* _REQUIRED ACTION_
Return only the lines of the data below from the line with "fx_px: 1100" up to and including the line with "f_number: 1.6", exactly as written, with the pictures omitted.

[Extracted records]
--------------------

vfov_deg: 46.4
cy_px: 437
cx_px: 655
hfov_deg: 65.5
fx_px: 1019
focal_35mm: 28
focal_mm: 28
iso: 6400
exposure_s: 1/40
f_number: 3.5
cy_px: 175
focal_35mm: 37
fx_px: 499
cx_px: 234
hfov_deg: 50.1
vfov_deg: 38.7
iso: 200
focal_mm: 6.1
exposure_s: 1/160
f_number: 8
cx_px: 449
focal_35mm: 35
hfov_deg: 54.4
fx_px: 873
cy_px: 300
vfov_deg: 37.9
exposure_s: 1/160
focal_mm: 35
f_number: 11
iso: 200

--------------------

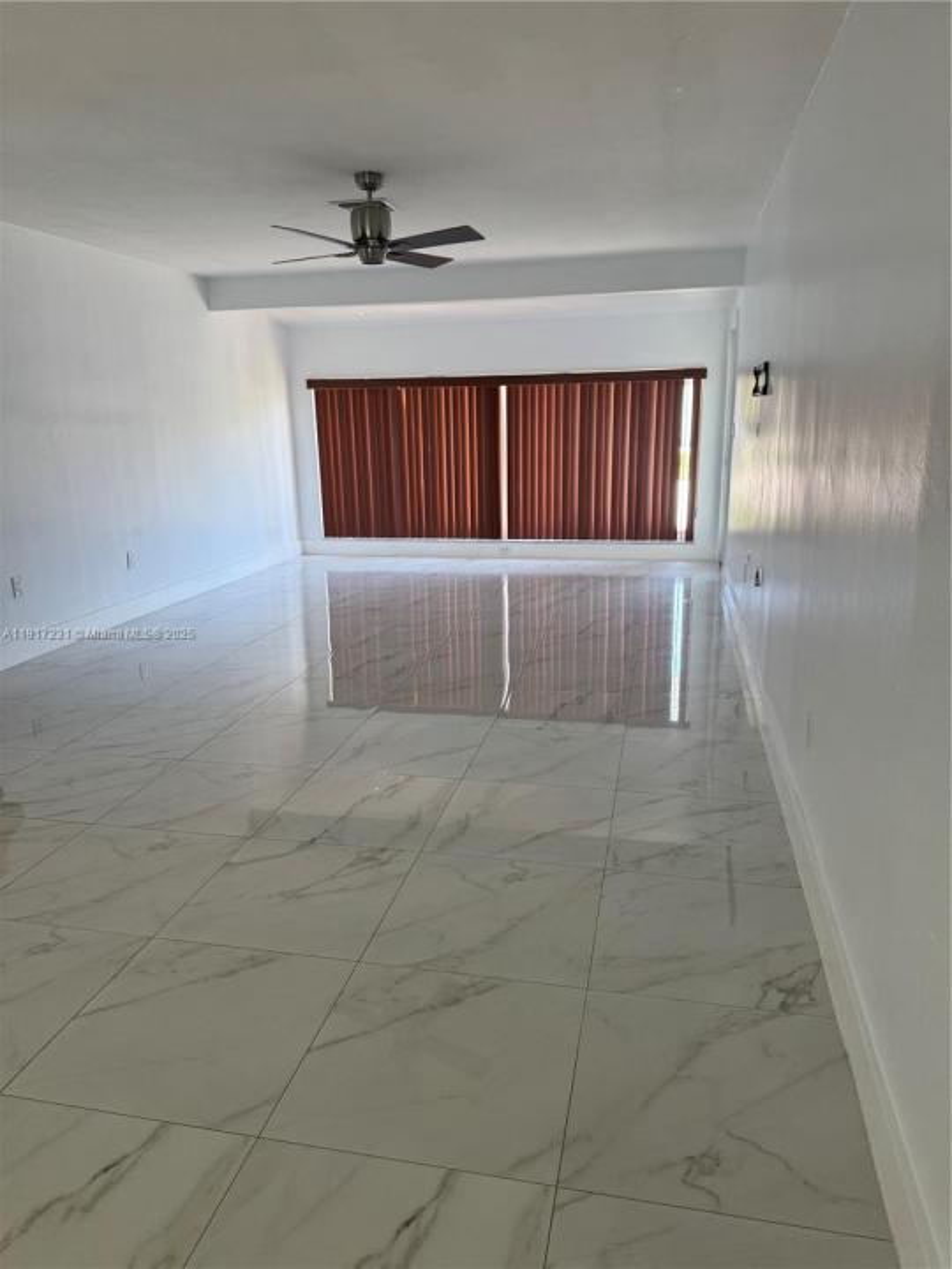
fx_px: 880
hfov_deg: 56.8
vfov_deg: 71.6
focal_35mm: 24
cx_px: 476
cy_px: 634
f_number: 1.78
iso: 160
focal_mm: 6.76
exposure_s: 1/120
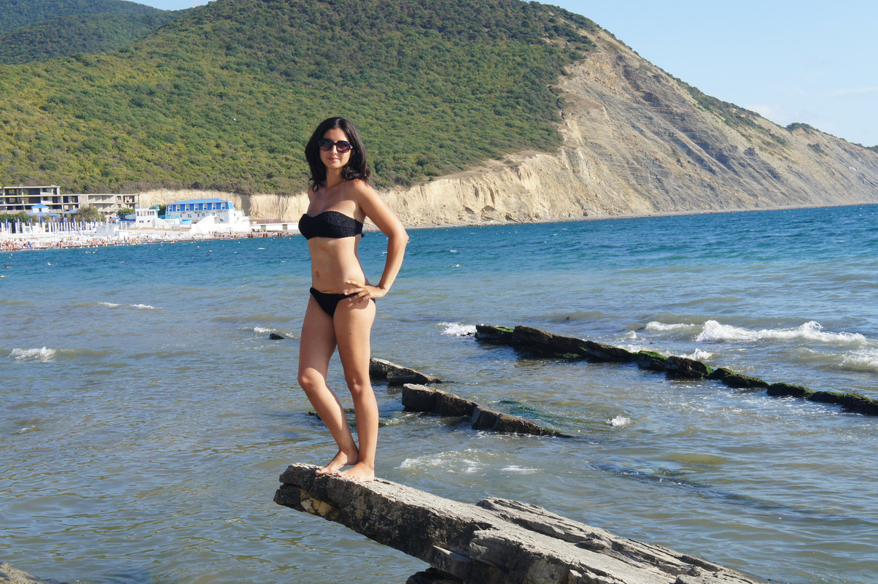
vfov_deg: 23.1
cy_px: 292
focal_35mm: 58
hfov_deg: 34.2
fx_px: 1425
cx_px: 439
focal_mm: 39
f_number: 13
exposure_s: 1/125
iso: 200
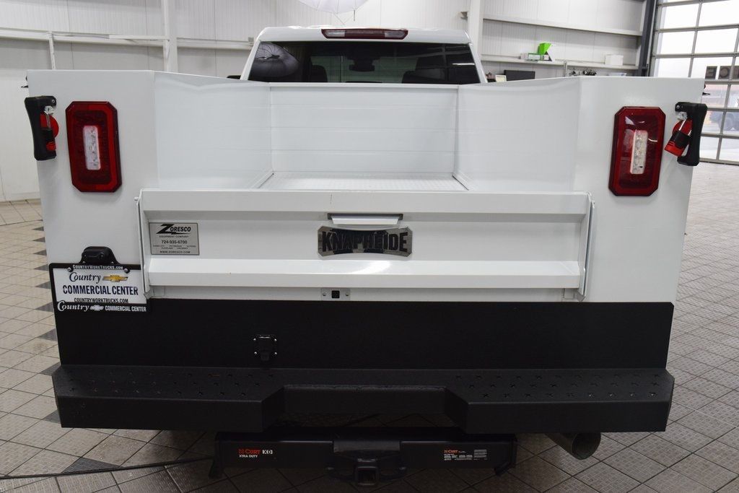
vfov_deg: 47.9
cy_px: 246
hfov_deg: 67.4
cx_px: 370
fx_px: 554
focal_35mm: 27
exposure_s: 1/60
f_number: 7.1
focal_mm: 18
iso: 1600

--------------------

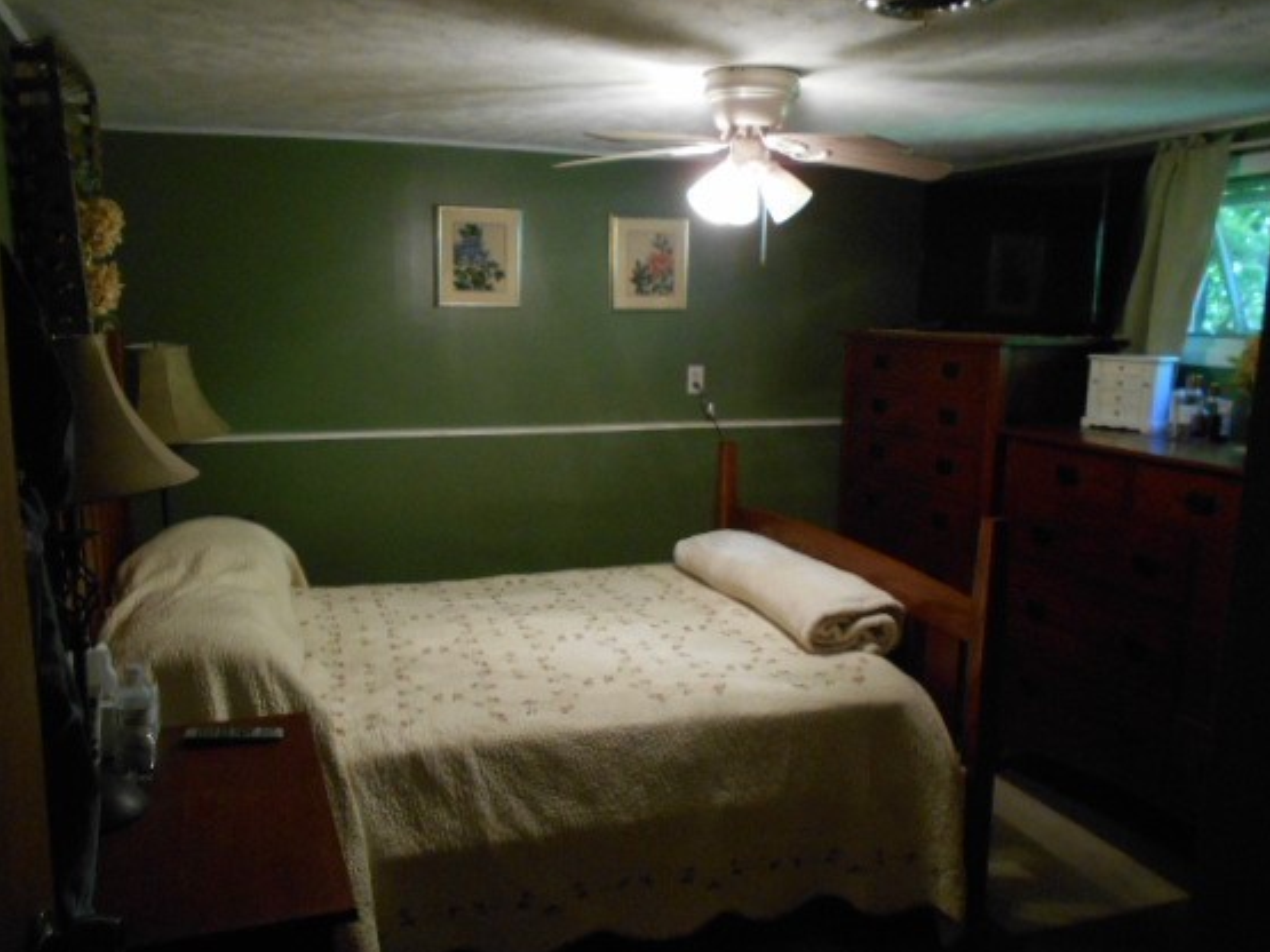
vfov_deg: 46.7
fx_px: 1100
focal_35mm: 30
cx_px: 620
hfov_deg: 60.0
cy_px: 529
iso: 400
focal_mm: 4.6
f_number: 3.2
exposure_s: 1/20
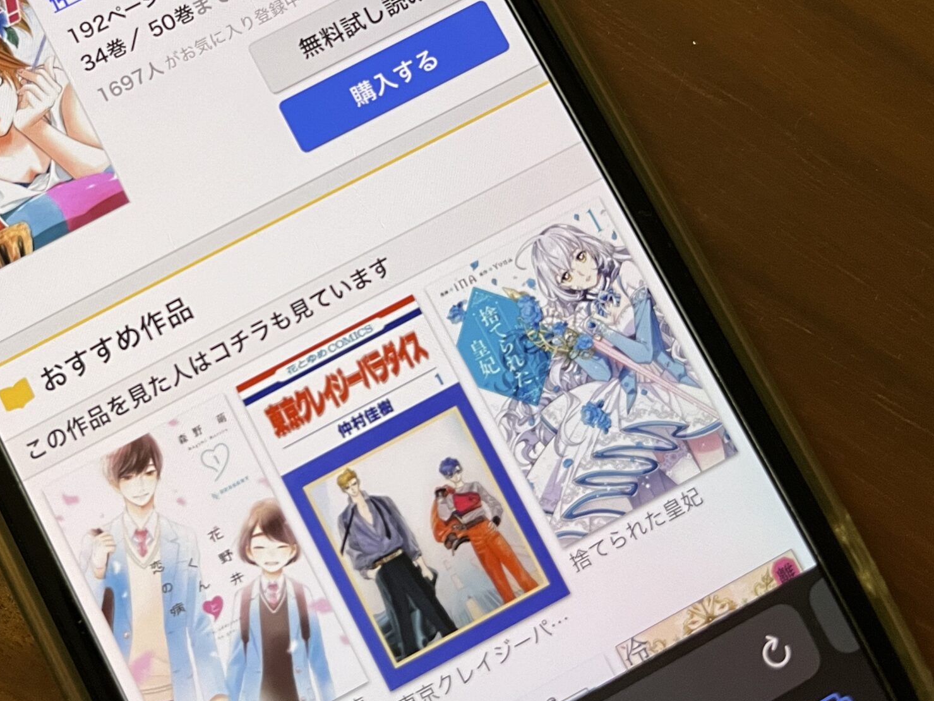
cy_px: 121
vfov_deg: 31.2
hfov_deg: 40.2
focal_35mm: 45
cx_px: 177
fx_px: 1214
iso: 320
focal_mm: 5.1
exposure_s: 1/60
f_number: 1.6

--------------------

* _ANSWER SPACE_
fx_px: 1100
focal_35mm: 30
cx_px: 620
hfov_deg: 60.0
cy_px: 529
iso: 400
focal_mm: 4.6
f_number: 3.2
exposure_s: 1/20
cy_px: 121
vfov_deg: 31.2
hfov_deg: 40.2
focal_35mm: 45
cx_px: 177
fx_px: 1214
iso: 320
focal_mm: 5.1
exposure_s: 1/60
f_number: 1.6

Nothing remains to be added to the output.